It's time for a quantitative easing of our worries
Tapering will kill off Fed's folly, and although higher interest rates will bring us back to reality, HKMA boss can stop fretting over hot money
Hong Kong Monetary Authority boss Norman Chan is a worried man. On Friday he warned that Hong Kong's financial markets will suffer heightened volatility when the US Federal Reserve begins to scale back, or taper, its current programme of quantitative monetary easing.
Monitor, Tom Holland,
SCMP, September 9
My colleague Tom Holland and I agree on so much that we tweak each other occasionally when we view things differently. I think perhaps he overstates the worry case about the arrival of this thing called "taper", which, anyway, yet shows little sign of arriving.
Miltonfriedmanism, a branch heresy of the Keynesian school of economic thinking in that it favours artificial stimulus through monetary rather than through classic Keynesian fiscal measures, is in the process of being proved another quack theory in the United States.
Milton's devoted disciple, Ben Bernanke, chairman of the US Federal Reserve, has for five years put into effect the monetarist swindle of showering money from helicopters to keep the US economy out of recession, only to find that the intended recipients of his largesse have left the money on the ground rather than pick it up.
The banks that were meant to pump-prime or reignite (choose your own false metaphor) the economy have simply parked US$2.2 trillion of the money back with the Fed. Their customers don't want to borrow money just yet. They would rather take the time to rebuild the health of their balance sheets. You can lead a horse to water, etc. etc.

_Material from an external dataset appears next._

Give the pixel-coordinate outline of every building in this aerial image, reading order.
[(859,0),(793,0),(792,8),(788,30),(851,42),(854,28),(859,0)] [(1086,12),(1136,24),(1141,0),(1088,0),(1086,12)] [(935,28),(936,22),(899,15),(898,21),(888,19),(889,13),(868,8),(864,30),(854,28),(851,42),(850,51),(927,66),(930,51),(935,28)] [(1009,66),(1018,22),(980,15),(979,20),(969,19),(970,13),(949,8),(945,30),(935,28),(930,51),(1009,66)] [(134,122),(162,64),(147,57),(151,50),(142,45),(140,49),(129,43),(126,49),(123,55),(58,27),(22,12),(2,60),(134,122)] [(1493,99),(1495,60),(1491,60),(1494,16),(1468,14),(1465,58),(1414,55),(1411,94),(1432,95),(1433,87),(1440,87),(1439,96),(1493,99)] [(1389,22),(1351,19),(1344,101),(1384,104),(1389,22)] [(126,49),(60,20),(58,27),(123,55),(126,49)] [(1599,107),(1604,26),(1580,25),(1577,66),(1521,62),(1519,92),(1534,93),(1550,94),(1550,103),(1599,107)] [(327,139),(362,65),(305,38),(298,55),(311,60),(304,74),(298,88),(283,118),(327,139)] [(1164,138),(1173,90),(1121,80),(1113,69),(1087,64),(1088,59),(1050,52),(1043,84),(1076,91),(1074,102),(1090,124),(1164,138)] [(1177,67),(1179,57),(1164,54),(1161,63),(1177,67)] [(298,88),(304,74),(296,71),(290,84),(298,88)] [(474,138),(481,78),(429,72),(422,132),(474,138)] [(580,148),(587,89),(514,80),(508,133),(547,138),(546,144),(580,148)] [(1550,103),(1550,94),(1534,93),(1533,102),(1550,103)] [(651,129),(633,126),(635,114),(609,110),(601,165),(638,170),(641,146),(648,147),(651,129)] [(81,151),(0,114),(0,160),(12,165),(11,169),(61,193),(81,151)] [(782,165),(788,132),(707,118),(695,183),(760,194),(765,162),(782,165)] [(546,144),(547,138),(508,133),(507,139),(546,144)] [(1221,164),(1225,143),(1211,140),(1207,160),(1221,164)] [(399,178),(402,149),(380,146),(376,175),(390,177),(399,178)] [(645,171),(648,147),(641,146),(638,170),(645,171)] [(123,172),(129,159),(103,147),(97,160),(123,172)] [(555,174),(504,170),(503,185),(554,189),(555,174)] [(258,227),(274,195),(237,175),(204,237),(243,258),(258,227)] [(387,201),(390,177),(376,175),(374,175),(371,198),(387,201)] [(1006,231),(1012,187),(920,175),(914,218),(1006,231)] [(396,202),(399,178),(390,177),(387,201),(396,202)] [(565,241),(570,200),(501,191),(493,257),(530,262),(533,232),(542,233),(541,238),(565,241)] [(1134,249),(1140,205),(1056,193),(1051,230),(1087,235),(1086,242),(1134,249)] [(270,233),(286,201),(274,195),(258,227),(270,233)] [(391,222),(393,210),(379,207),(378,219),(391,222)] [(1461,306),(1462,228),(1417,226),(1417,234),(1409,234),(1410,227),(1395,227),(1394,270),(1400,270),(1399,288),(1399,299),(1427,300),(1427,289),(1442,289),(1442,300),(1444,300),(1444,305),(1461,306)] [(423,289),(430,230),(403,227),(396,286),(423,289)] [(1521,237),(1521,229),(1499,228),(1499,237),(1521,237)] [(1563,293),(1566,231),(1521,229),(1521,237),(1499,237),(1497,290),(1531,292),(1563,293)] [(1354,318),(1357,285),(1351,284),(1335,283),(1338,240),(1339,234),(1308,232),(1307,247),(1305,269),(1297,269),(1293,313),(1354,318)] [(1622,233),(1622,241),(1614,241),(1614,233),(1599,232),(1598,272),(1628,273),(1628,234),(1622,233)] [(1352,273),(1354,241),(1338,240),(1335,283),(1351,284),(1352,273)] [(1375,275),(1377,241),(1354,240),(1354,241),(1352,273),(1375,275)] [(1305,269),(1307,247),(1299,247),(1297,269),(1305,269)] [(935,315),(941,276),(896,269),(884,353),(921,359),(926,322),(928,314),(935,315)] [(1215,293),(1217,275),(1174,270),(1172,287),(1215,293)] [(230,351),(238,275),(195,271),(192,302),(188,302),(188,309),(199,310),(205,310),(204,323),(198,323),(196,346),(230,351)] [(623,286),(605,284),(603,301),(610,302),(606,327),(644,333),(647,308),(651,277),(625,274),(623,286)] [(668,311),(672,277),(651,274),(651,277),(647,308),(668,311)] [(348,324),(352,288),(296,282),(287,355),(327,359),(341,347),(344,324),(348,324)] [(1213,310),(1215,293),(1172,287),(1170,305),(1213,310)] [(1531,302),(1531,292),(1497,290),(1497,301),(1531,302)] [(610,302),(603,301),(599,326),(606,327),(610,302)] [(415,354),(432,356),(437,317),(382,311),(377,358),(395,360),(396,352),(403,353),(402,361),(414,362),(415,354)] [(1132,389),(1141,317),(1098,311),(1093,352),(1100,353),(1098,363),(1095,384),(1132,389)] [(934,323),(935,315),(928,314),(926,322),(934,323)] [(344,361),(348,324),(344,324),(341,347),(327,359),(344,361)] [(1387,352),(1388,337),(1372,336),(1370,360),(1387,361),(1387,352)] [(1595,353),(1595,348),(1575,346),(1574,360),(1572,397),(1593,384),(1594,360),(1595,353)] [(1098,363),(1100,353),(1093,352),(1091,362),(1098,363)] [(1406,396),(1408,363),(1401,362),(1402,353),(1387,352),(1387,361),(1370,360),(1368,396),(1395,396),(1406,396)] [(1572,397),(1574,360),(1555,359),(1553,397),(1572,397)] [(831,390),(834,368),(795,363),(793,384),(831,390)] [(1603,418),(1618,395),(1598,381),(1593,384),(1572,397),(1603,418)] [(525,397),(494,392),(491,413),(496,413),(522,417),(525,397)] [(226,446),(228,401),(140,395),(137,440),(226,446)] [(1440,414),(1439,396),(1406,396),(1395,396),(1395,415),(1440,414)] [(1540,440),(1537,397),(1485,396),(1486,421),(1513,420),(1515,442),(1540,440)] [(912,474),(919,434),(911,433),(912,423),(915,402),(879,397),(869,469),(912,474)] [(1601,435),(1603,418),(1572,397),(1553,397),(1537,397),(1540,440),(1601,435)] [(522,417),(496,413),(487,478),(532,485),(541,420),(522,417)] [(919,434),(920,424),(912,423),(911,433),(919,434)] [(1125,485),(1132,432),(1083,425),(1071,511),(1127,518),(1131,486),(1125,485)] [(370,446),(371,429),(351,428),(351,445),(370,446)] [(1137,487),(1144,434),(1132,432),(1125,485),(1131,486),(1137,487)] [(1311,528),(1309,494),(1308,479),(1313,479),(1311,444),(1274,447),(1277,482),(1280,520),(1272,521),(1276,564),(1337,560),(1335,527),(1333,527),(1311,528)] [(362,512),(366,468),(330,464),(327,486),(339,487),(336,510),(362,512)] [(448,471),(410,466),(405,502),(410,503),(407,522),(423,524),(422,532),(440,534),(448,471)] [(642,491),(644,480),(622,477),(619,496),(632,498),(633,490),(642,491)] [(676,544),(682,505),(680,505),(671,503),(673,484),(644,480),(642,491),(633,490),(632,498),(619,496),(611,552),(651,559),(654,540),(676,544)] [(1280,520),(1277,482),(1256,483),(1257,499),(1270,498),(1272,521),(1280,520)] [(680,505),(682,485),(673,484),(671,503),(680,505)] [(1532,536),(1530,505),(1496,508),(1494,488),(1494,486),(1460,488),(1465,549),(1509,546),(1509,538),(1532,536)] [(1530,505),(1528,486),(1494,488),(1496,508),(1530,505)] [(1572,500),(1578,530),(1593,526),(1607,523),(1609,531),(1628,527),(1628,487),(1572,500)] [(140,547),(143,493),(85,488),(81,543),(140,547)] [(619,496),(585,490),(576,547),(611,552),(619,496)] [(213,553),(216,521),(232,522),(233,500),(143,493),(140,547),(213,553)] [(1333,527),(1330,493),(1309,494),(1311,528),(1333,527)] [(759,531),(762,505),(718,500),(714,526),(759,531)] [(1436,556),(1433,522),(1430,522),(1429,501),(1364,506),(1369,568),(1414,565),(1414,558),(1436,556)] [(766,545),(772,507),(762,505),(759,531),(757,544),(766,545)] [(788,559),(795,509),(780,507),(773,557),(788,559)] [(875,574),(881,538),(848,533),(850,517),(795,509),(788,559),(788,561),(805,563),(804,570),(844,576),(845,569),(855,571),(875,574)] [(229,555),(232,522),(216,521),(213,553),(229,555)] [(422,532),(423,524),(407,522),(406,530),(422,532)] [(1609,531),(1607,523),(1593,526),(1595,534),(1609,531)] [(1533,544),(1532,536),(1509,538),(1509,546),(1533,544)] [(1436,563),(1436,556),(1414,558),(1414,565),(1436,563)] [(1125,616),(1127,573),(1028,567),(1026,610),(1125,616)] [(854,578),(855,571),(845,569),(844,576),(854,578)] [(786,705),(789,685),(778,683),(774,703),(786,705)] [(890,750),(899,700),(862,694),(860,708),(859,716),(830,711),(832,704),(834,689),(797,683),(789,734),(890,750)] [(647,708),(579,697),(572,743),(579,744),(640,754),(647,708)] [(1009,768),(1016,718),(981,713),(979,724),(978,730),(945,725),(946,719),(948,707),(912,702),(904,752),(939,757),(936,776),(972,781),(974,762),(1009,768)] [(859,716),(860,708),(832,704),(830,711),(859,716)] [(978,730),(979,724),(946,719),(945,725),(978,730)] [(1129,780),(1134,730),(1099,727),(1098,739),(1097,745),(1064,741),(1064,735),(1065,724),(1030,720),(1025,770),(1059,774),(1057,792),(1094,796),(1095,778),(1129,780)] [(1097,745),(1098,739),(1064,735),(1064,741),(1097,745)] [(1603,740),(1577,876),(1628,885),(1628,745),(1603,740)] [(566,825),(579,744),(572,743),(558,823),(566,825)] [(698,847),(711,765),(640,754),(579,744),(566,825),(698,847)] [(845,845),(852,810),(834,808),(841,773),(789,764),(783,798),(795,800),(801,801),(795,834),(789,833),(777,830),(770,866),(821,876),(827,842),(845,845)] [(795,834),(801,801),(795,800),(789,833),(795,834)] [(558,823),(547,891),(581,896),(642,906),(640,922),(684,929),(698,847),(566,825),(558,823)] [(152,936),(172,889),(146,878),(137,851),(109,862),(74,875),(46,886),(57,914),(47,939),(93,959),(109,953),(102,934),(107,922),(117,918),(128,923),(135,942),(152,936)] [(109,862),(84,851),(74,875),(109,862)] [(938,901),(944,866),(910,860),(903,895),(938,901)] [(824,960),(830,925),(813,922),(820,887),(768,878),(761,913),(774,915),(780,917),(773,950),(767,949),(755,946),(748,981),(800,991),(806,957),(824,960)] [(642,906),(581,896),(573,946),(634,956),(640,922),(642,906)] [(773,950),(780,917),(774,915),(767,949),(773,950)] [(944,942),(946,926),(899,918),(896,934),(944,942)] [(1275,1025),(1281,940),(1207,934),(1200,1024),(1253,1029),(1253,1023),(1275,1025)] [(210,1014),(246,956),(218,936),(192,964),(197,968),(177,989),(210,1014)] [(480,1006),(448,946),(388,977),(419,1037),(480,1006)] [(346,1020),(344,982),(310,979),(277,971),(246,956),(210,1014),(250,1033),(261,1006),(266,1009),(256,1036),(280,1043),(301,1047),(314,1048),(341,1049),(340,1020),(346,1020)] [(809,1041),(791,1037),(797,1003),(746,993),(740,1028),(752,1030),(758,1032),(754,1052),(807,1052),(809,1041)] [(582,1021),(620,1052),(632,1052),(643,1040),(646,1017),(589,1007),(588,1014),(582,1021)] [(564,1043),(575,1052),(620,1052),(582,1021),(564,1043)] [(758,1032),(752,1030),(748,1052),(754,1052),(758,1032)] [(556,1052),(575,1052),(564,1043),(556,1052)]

The only effect of Conjuror Ben's measures has been to shift the focus of inflation from consumer goods and services to financial assets, never more so than in economies that have linked themselves to US monetary (non-)discipline. It is what Hong Kong has done with the peg, and the effect is greatest on those sectors most sensitive to interest rates, including our property market.
But what the would-be magician at the Fed calls "quantitative easing" cannot last forever. Sooner or later, the work of balance sheet rebuilding will be done, and then borrowing demand in the US will rise again.
At that time, according to the theory, the money-showering helicopter will go back to its heliport, and interest rates can start to rise without stalling an economic recovery. That time, says current conventional thinking, is now just around the corner.
The timing may be wrong, of course. Japan, which has tried its own variant of quantitative easing, still awaits the promised turnaround more than 20 years later. Stagnation is as likely a result as recovery of Miltonfriedmanism put into practice.
But eventually recovery will come, and patterns of international money flows will then change. Some people have long feared this prospect, Norman Chan at the HKMA among them.
I recommend to them the thinking of the man who had long fretted that the local town bucks would get his daughter with child. She came to him one day and said: "Daddy, I got news for you. I'm pregnant."
"Thank heavens!" he said. "What a relief. I was worried so long it would happen."
Let's welcome the news for itself. Most notably, higher interest rates will bring the property market back down to earth in Hong Kong. We will not need a futile overbuilding programme of 470,000 units to do the job. The rising cost of money will do it.
As a homeowner, I shouldn't welcome this prospect, and yet I do. It has to happen anyway. We may as well get it over with sooner than later. The longer we wait, the more painful the adjustment will be.
Even the HKMA may find something welcome here. It currently has HK$750 billion of bills and notes outstanding, all of it issued to mop out incoming hot money flows. Yet the Hong Kong dollar continues to trade nearer its HK$7.75 intervention level against the US dollar than it does at the official HK$7.80 rate. Norman will get some relief, too.
But by far the biggest beneficiaries will be depositors whose prudence in saving money is scorned when central banks inundate debtors with money. Deposits may eventually come to pay interest at more than the rate of inflation again.
Now isn't that a welcome prospect for an economy to be pregnant with.